Царица смуты

Бородин Леонид Иванович

Историческая повесть о Марине Мнишек, о ее жизни после гибели Лжедмитрия II.

1

Преисполненный неуемной злобы, сотворил сатана степи ногайские, чтобы опорочить великие творения Господа. Только он, хулитель Имени Святого, мог раскатать по тверди земной эту бессмысленную дикую равнину без начала, а где она кончается — попробуй доскачи до этого конца! Великое терпение нужно иметь, а еще лучше — веру непоколебимую, чтобы вдруг не содрогнуться, не вскрикнуть и не погнать коня куда угодно, в любую сторону, чтоб доскакать до чего-нибудь, что не есть степь, чтоб хоть за что-нибудь зацепиться взглядом и почувствовать себя в мире живых, в мире Божьем, а потом оглянуться и сплюнуть за спину с отвращением к пагубной выдумке сатанинской.

Хрустят пальцы на рукояти плети. Вот-вот вскинется рука, и конь, чувствуя нетерпение и отчаяние всадника, встряхивается дрожью и косящим взглядом не предупреждает — советует повелителю своему быть мудрым, ибо нет конца степи ногайской, но есть предел силам лошадиным, и значит, не стоит испытывать этот предел, если остались еще у повелителя в мире дела несвершенные, долги неотданные да грехи неотпущенные.

Горизонт изогнулся, как лук татарский. Где-то там, за спинами всадников, углом оттянута тетива. А стрела — это отряд их, растянувшийся на полверсты, нацеленный куда-то за горизонт, но словно утративший смысл движения. И только скрип казацких седел, звяканье стремян, фырканье коней да резкое бранное слово, сказанное глухо и лишь степью услышанное.

Неистощим на пакости враг Господень. Вот он возникает ниоткуда, из ничего мутно-желтым пятном впереди или в стороне, пятно растет, наполняется плотью, плоть сотрясается мерзким ведьминым танцем, танец превращается в бесовское кручение, кручение всасывается в степь, вздыбливется к небу серым вихрем, вихрь срывается с места и несется с хищным воем на людей и лошадей, и кажется, нет спасения. Всяк ослеп, оглох, растерзан, задушен, и вроде бы уже не на земле он, а то ли возносится в никуда, то ли уносится прочь, и только стон человечий да храп лошадиный. И тут уж кому как уготовано. Кто-то успел спасительную молитву прочесть, а кто-то чужой молитвой спасен, инои проворный догадался к лошадиной гриве припасть, шею конскую руками обхватить и тем сохранить дыхание и разум.

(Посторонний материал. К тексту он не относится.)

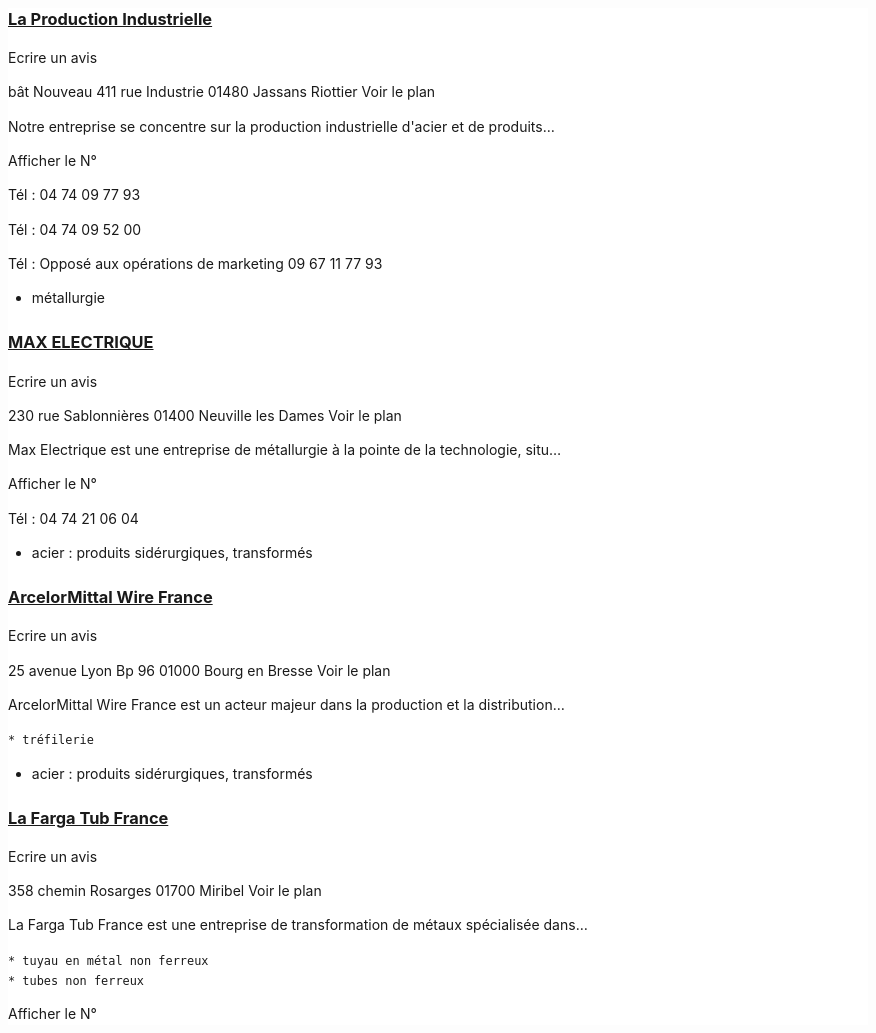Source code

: ### [La Production Industrielle ](/pros/08623909)

Ecrire un avis

bât Nouveau 411 rue Industrie 01480 Jassans Riottier Voir le plan

Notre entreprise se concentre sur la production industrielle d'acier et de
produits…

Afficher le N°

Tél : 04 74 09 77 93

Tél : 04 74 09 52 00

Tél : Opposé aux opérations de marketing 09 67 11 77 93

  * métallurgie 

### [MAX ELECTRIQUE ](/pros/61452349)

Ecrire un avis

230 rue Sablonnières 01400 Neuville les Dames Voir le plan

Max Electrique est une entreprise de métallurgie à la pointe de la
technologie, situ…

Afficher le N°

Tél : 04 74 21 06 04

  * acier : produits sidérurgiques, transformés 

### [ArcelorMittal Wire France ](/pros/51420909)

Ecrire un avis

25 avenue Lyon Bp 96 01000 Bourg en Bresse Voir le plan

ArcelorMittal Wire France est un acteur majeur dans la production et la
distribution…

    * tréfilerie

  * acier : produits sidérurgiques, transformés 

### [La Farga Tub France ](/pros/54950884)

Ecrire un avis

358 chemin Rosarges 01700 Miribel Voir le plan

La Farga Tub France est une entreprise de transformation de métaux spécialisée
dans…

    * tuyau en métal non ferreux
    * tubes non ferreux

Afficher le N°
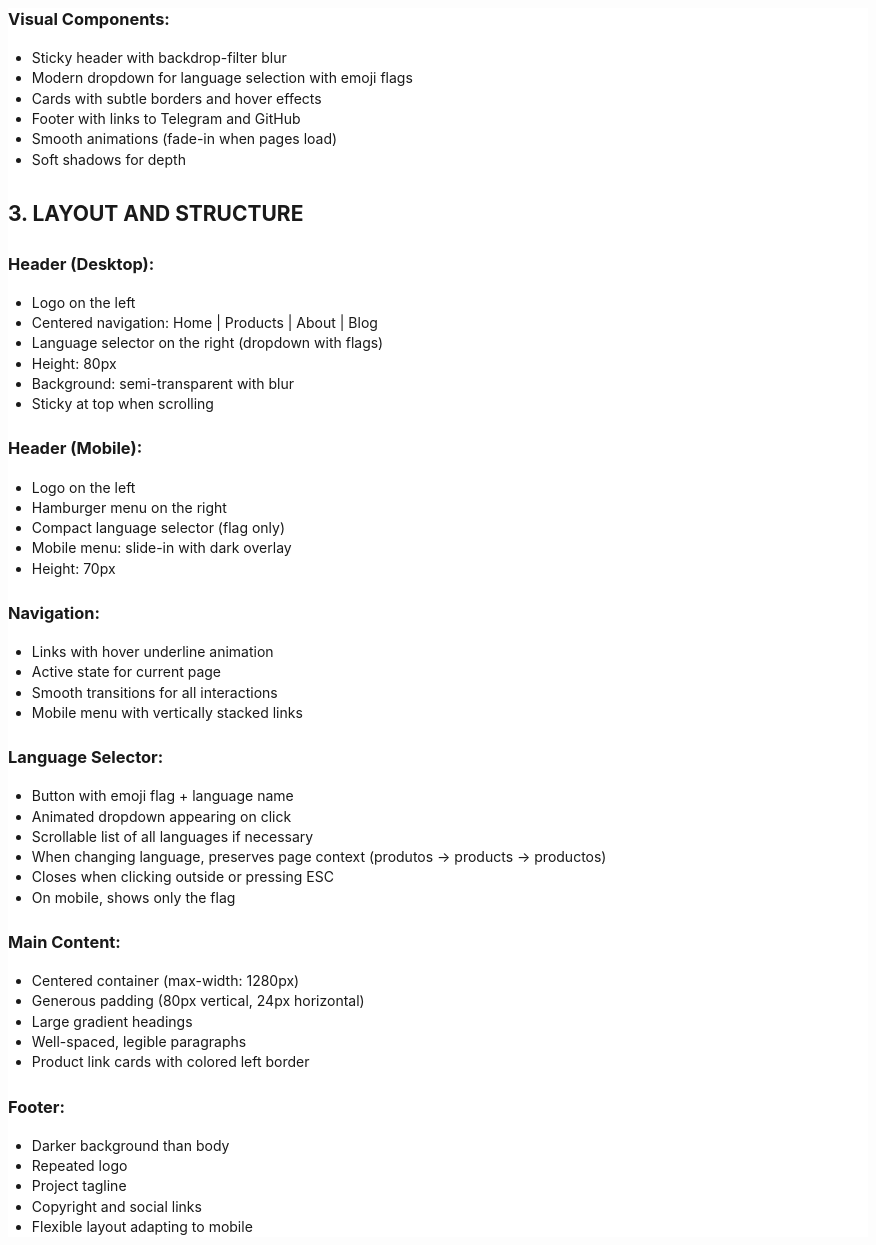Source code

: ### Visual Components:
- Sticky header with backdrop-filter blur
- Modern dropdown for language selection with emoji flags
- Cards with subtle borders and hover effects
- Footer with links to Telegram and GitHub
- Smooth animations (fade-in when pages load)
- Soft shadows for depth

## 3. LAYOUT AND STRUCTURE

### Header (Desktop):
- Logo on the left
- Centered navigation: Home | Products | About | Blog
- Language selector on the right (dropdown with flags)
- Height: 80px
- Background: semi-transparent with blur
- Sticky at top when scrolling

### Header (Mobile):
- Logo on the left
- Hamburger menu on the right
- Compact language selector (flag only)
- Mobile menu: slide-in with dark overlay
- Height: 70px

### Navigation:
- Links with hover underline animation
- Active state for current page
- Smooth transitions for all interactions
- Mobile menu with vertically stacked links

### Language Selector:
- Button with emoji flag + language name
- Animated dropdown appearing on click
- Scrollable list of all languages if necessary
- When changing language, preserves page context (produtos → products → productos)
- Closes when clicking outside or pressing ESC
- On mobile, shows only the flag

### Main Content:
- Centered container (max-width: 1280px)
- Generous padding (80px vertical, 24px horizontal)
- Large gradient headings
- Well-spaced, legible paragraphs
- Product link cards with colored left border

### Footer:
- Darker background than body
- Repeated logo
- Project tagline
- Copyright and social links
- Flexible layout adapting to mobile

А может, нет нынче погибельных умыслов у врага рода человеческого, а только шалостью обуян, коли, набесившись, понесся прочь, лишь обозлив и без того уже степью обозленных всадников?

2

Корчма полупуста. Навстречу вошедшему Олуфьеву, кланяясь и, как всегда, таинственно улыбаясь, спешит хозяин, юркий татарин, в крещении Михаил, но которого все зовут Муса, что почему-то каждый раз тревожит корчмаря, и он демонстративно крестится на почерневший от кабацкой копоти лик Николая Угодника в дальнем и самом темном углу, где лампада хотя и висит, но никогда не зажигается. В торце длинного, массивного дубового стола, шестью толстыми стойками не вколоченного в пол, а скорее врытого в самый фундамент, на таких же массивных лавках, корнями тоже уходящих куда-то в пол, — сидят несколько давно охмелевших черкас. Свесив длинные остроконечные усы к столу, согнувшись над столом голова к голове, казаки негромко поют какую-то из тех своих песен, от которых даже у равнодушной до песен Марины подлетают к переносице ее змеиные брови.

Олуфьев проходит к другому концу стола у маленького оконца, лишь наполовину по-летнему перекрытого слюдяной плиткой. Через другую половину с вялыми порывами ветра проникают в корчму запахи с Волги, с пологого песчаного берега, с ладейной слободы — запахи рыбной трухи, смолений, кострищ и запах воды, необычный запах волжской воды, удививший Олуфьева по приходе в Астрахань. Сколько рек повидал на веку, переплывал, тонул, ходил бродом — от Вислы до Терека, а чтобы вот так пахла вода — плохо ли, хорошо ли — не понять, такого не встречалось. Или, может, не замечал?

Многого не замечал он вокруг себя, когда жил, словно рысака дикоглазого объезжал. Потом, когда вдруг, выброшенного из седла, не укрощенная им жизнь сама поволокла его на аркане, стал чувствителен к пустякам, словно другое зрение открылось, дотошное и тошное, потому что ненужное.

Корчмарь рядом, заискивающе и плутовато смотрит в глаза.

— Болярин нехорошо! Не надо… Болярин девка надо! Вот такой брови!